- DOCUMENT EXCERPT -
^^^^^^^^^^^^^^^^
People bear these burdens, not because they can reliably use the car for its stated purpose, getting from here to there (which is in fact reliably frustrated by traffic gridlock and breakdown), but because it is a necessary prosthetic for living in the modern, engineered society. Such is the rationalization of the environment and people’s lives, that the costs of car use (and much else) is assumed as a staple expense.
The automobile demonstrates how engineering is often inimical to social and economic liberalism. The automobile could not have reached dominant status without regulation of the market and of society by the state. It diverts material resources, both from the household and from society, that could be more use economically elsewhere.
In fact, very few of the modern, sophisticated media of communication are economical in terms of liberal supply-and-demand theory. Joseph D’Cruz, a respected analyst of the airline industry at the University of Toronto, has said that as a business proposition, an air carrier is too risky for the rational investor. According to D’Cruz, most airline entrepreneurs have been motivated not by riches, but by a love of flight. Recently, it was calculated that, in the aggregate, the global airline industry has never made a profit.
There have been profitable air carriers, but the number of unprofitable airlines has been greater. Thus, the airline industry is as massive as it is for one reason: public subsidy. Governments have chosen either to provide grants and “loans” to private airlines, or formed their own state airlines, because it is believed strategic or prestigious to have a “national carrier.”
^^^^^^^^^^^^^^^^
- REQUIRED ACTIONS -
**A.** In the excerpt on cars and airlines, where is Joseph D'Cruz an analyst of the airline industry?
**B.** Print everything in the excerpt on cars and airlines from "The automobile demonstrates" down to "made a profit.".
Draw solely on the excerpt on cars and airlines.
^^^^^^^^^^^^^^^^
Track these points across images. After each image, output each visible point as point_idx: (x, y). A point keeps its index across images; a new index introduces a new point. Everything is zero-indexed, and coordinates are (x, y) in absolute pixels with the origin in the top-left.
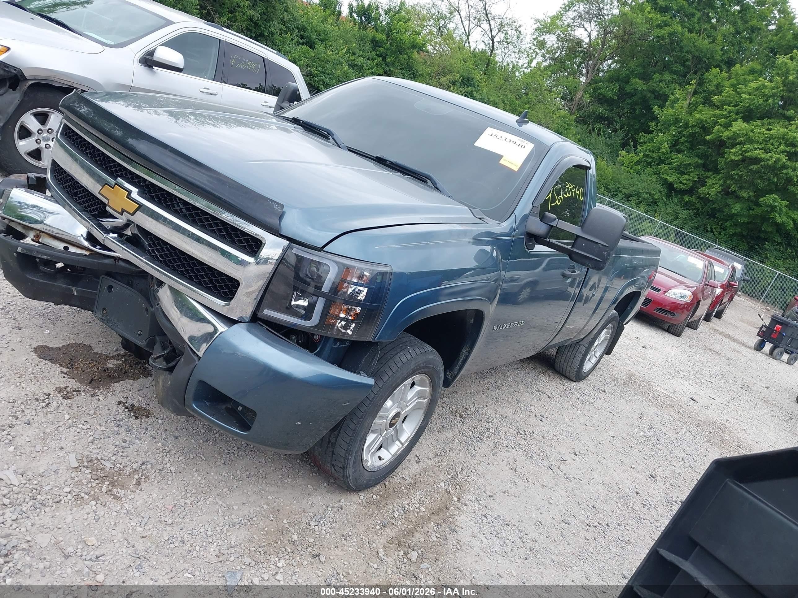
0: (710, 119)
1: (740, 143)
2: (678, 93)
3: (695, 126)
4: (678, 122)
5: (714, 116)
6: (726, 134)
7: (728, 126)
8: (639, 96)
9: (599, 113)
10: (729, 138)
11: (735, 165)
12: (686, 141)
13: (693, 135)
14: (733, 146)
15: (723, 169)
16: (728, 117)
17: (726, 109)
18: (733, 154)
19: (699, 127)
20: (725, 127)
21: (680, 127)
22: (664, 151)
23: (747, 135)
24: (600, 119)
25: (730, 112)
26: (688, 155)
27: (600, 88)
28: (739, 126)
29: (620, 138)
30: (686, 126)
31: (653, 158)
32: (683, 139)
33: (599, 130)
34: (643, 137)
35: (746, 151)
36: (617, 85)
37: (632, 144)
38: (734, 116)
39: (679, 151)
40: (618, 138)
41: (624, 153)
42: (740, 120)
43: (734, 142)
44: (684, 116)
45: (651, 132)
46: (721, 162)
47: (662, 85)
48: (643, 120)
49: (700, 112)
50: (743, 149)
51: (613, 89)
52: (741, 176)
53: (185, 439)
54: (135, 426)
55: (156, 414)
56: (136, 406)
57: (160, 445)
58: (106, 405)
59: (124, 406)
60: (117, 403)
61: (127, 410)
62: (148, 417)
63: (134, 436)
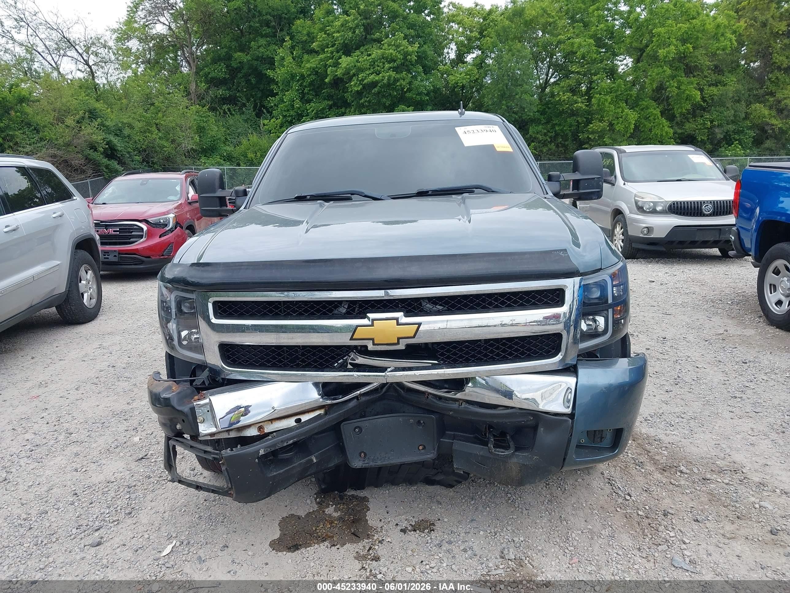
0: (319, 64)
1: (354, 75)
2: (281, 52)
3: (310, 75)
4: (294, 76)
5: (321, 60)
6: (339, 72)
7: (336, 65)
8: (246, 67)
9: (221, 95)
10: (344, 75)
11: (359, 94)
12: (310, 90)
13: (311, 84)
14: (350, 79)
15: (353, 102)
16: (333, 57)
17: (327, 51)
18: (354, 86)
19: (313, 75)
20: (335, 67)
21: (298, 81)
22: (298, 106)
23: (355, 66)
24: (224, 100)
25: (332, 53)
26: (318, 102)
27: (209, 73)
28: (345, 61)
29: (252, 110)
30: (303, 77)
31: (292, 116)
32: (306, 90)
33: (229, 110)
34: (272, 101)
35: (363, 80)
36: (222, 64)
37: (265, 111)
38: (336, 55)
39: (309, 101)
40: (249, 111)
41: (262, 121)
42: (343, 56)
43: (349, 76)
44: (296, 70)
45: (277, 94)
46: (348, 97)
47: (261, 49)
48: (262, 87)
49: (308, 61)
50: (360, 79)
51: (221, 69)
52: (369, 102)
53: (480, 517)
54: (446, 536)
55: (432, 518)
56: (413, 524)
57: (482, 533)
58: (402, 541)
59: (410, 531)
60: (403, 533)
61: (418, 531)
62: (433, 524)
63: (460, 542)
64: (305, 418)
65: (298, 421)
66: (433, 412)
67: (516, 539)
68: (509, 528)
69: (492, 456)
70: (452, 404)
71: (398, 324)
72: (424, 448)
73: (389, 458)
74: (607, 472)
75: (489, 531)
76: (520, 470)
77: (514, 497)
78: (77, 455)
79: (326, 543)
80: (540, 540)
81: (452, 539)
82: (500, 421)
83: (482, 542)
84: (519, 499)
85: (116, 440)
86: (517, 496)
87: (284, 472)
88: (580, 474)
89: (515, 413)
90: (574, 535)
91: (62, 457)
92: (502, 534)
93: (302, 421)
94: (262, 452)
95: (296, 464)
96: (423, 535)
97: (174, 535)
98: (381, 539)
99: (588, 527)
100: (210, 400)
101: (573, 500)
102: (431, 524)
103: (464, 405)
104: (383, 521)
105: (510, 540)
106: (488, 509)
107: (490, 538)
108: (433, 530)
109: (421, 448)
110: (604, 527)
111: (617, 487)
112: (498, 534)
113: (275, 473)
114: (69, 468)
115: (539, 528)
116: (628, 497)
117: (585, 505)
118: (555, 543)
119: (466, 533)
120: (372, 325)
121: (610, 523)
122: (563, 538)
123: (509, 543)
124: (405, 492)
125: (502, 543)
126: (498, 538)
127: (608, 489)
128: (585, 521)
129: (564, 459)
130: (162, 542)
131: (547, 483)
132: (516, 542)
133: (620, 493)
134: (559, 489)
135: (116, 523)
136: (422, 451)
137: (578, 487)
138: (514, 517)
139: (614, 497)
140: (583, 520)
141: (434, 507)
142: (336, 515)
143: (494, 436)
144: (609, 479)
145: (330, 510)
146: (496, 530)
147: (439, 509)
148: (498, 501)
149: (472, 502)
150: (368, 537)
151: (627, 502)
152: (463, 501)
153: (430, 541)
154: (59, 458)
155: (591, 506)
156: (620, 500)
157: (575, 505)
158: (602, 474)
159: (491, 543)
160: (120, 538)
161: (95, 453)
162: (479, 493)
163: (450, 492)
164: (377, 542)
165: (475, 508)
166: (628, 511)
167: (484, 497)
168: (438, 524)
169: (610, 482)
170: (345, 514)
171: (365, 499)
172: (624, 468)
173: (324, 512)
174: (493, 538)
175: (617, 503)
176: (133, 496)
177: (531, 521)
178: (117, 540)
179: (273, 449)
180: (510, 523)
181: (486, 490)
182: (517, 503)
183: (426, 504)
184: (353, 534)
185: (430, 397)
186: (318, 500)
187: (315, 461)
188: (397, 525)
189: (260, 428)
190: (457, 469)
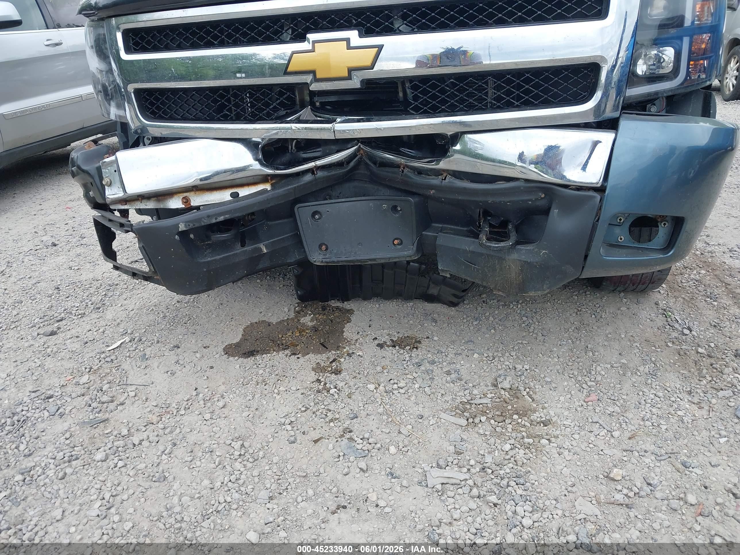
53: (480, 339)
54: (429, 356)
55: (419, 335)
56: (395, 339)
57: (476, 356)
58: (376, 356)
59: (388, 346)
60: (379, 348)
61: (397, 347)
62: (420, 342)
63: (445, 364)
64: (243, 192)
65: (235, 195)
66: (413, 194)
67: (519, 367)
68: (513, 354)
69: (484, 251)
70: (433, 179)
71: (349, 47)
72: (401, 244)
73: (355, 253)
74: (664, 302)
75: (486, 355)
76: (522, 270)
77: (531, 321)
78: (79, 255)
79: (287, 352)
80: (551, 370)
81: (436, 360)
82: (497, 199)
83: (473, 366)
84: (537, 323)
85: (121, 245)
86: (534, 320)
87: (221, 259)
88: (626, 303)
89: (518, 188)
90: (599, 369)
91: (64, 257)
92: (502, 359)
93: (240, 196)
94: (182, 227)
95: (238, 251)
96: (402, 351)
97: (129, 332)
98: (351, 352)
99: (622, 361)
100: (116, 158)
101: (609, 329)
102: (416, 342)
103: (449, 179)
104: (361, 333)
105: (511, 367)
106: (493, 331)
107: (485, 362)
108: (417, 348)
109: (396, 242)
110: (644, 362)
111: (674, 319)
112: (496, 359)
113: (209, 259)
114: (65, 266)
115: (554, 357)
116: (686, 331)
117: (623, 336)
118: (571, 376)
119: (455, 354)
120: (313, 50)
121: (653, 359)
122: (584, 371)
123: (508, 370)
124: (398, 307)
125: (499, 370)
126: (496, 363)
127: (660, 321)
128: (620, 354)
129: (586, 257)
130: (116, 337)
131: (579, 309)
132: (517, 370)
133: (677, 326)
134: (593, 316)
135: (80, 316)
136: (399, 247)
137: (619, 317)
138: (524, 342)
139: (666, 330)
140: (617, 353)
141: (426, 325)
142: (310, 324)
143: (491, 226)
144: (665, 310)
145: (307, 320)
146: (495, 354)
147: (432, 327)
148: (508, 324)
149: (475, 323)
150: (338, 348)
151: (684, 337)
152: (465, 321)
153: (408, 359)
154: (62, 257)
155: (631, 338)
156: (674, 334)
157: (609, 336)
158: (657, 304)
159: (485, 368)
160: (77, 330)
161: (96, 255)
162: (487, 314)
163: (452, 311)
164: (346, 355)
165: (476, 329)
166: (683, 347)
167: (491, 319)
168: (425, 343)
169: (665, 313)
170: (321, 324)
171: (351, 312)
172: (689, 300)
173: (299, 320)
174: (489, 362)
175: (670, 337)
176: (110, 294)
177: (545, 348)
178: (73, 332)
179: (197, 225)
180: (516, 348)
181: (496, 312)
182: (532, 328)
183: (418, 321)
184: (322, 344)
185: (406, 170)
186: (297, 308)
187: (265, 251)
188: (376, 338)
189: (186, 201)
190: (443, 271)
^^^^^^^^^^^^^^^^
- ANSWERS BY TASK -
**A.** At the University of Toronto.

**B.**
The automobile demonstrates how engineering is often inimical to social and economic liberalism. The automobile could not have reached dominant status without regulation of the market and of society by the state. It diverts material resources, both from the household and from society, that could be more use economically elsewhere.
In fact, very few of the modern, sophisticated media of communication are economical in terms of liberal supply-and-demand theory. Joseph D’Cruz, a respected analyst of the airline industry at the University of Toronto, has said that as a business proposition, an air carrier is too risky for the rational investor. According to D’Cruz, most airline entrepreneurs have been motivated not by riches, but by a love of flight. Recently, it was calculated that, in the aggregate, the global airline industry has never made a profit.